Provided records:
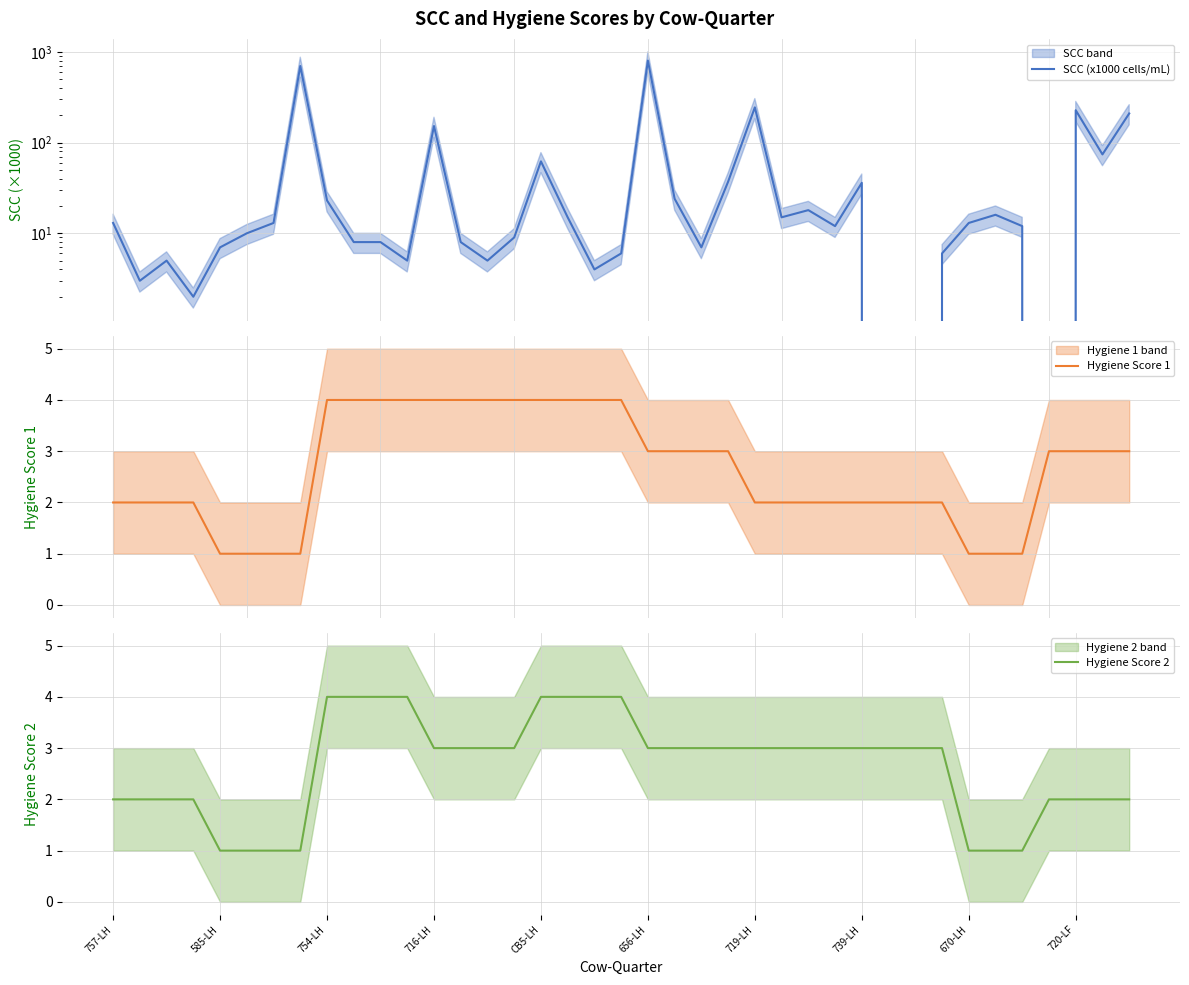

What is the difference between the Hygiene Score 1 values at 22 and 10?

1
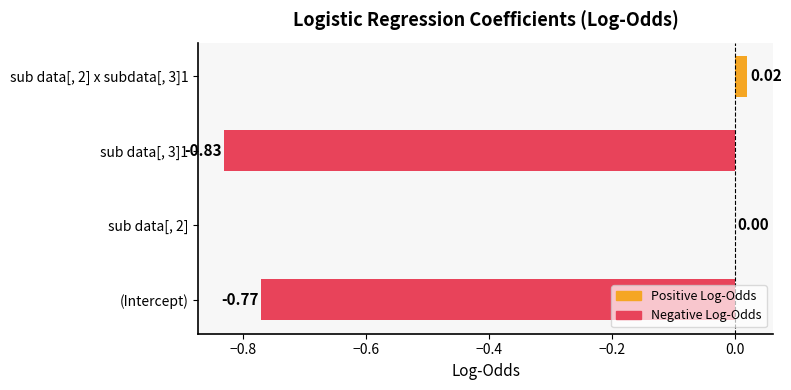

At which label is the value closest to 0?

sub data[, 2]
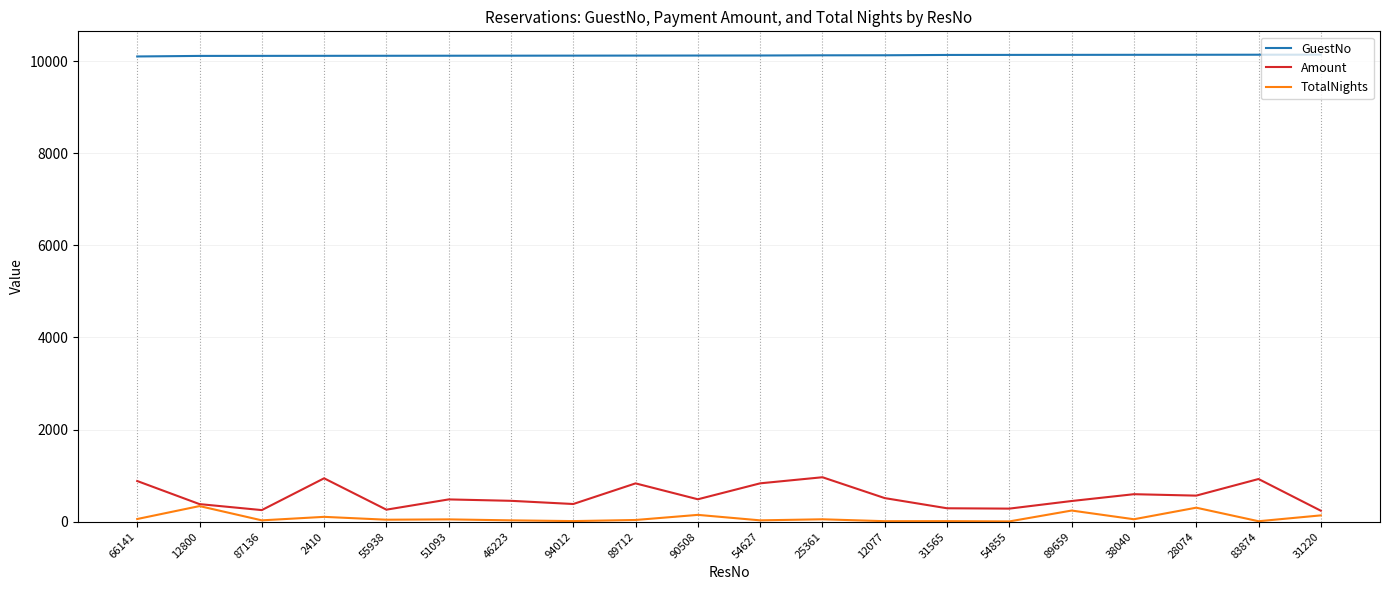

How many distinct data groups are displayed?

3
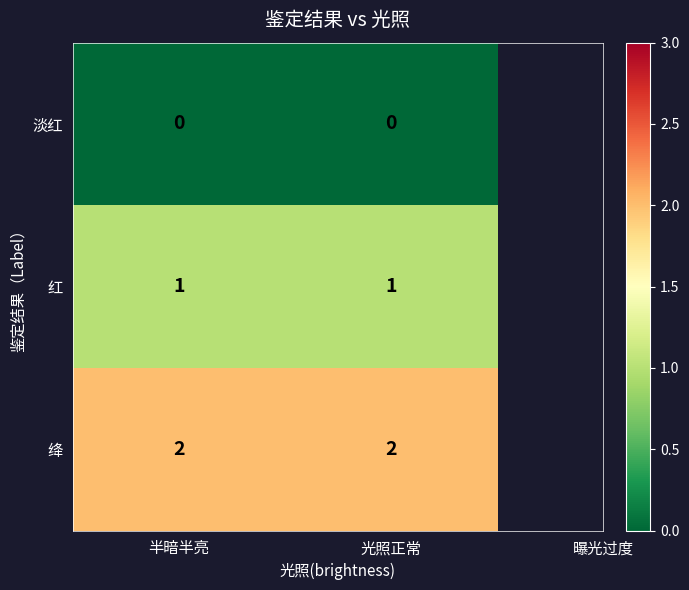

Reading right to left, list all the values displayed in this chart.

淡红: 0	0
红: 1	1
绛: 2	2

--

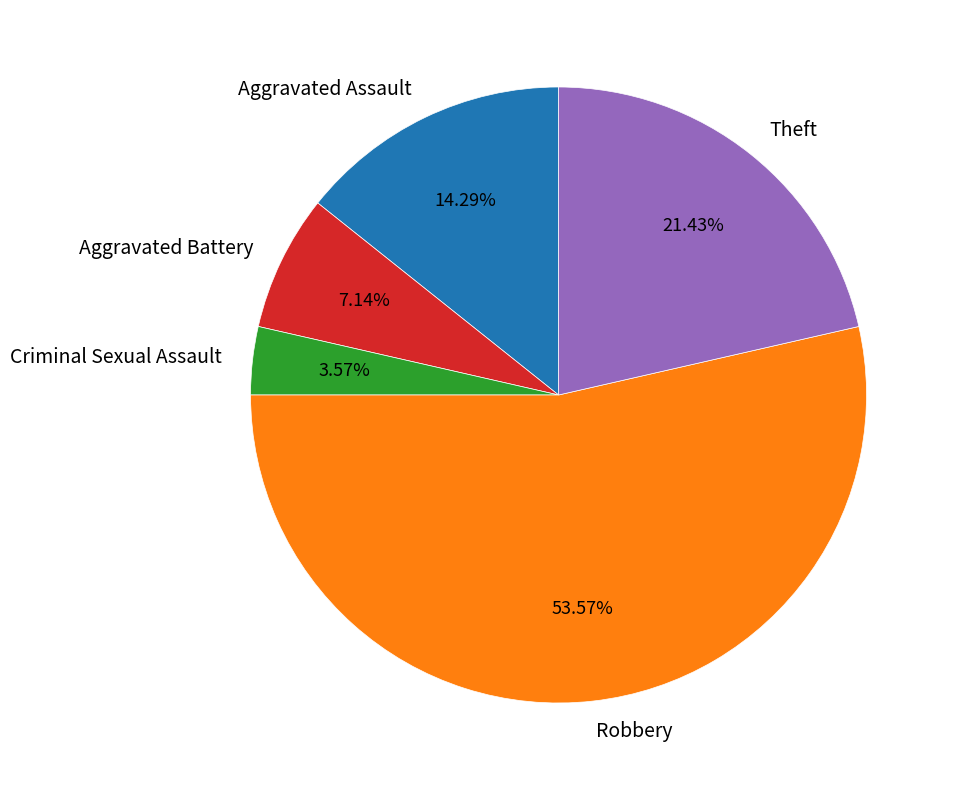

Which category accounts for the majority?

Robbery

---

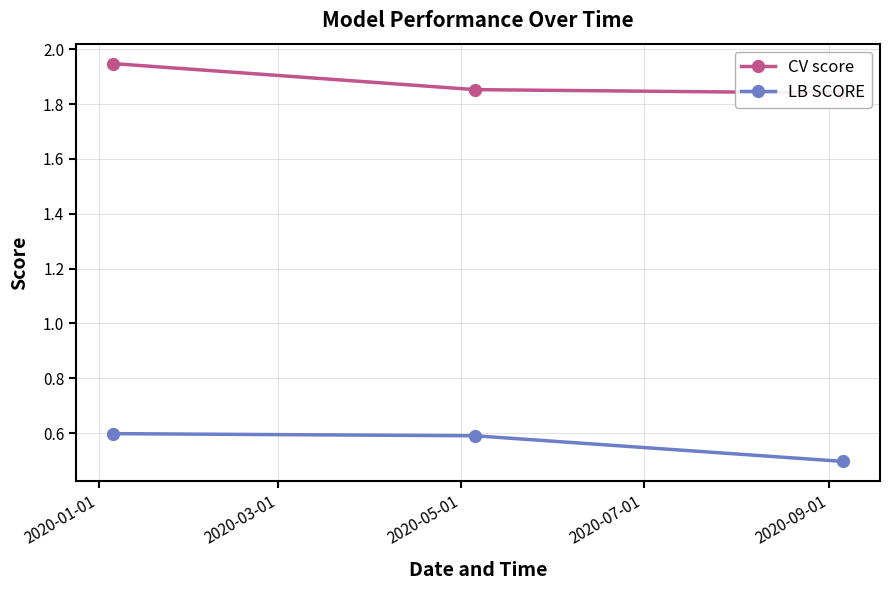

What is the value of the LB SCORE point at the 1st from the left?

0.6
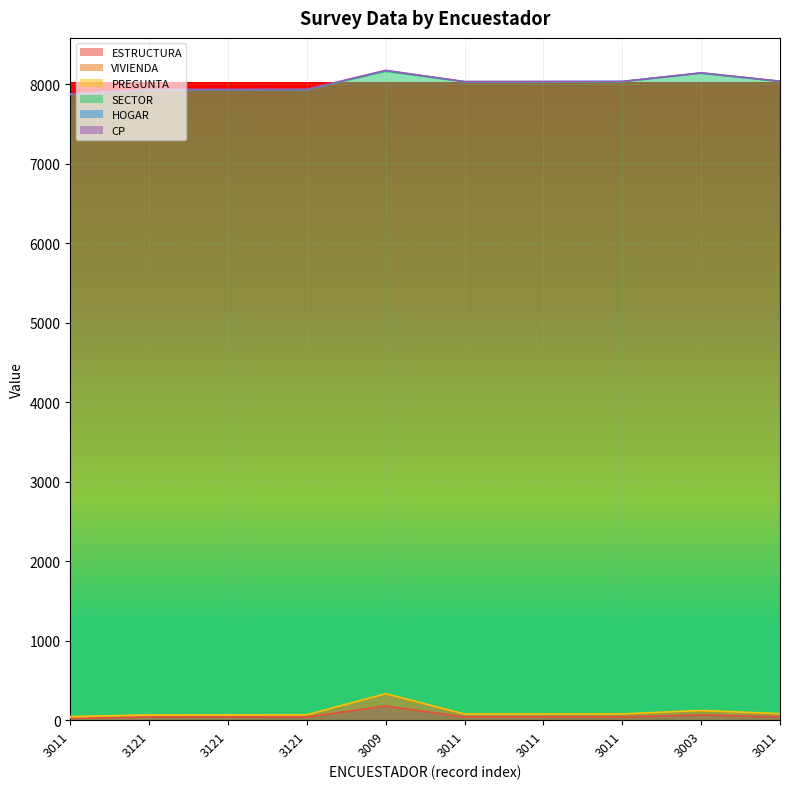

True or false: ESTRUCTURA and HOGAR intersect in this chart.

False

What is required:
Can you repeat everything from the line containing "At which label is the value closest to 0?" down to the line containing "Reading right to", substituting "separate" for "distinct" and leaving the rest unchanged? Omit the pictures from your answer.

Written solution:
At which label is the value closest to 0?

sub data[, 2]

How many separate data groups are displayed?

3

Reading right to left, list all the values displayed in this chart.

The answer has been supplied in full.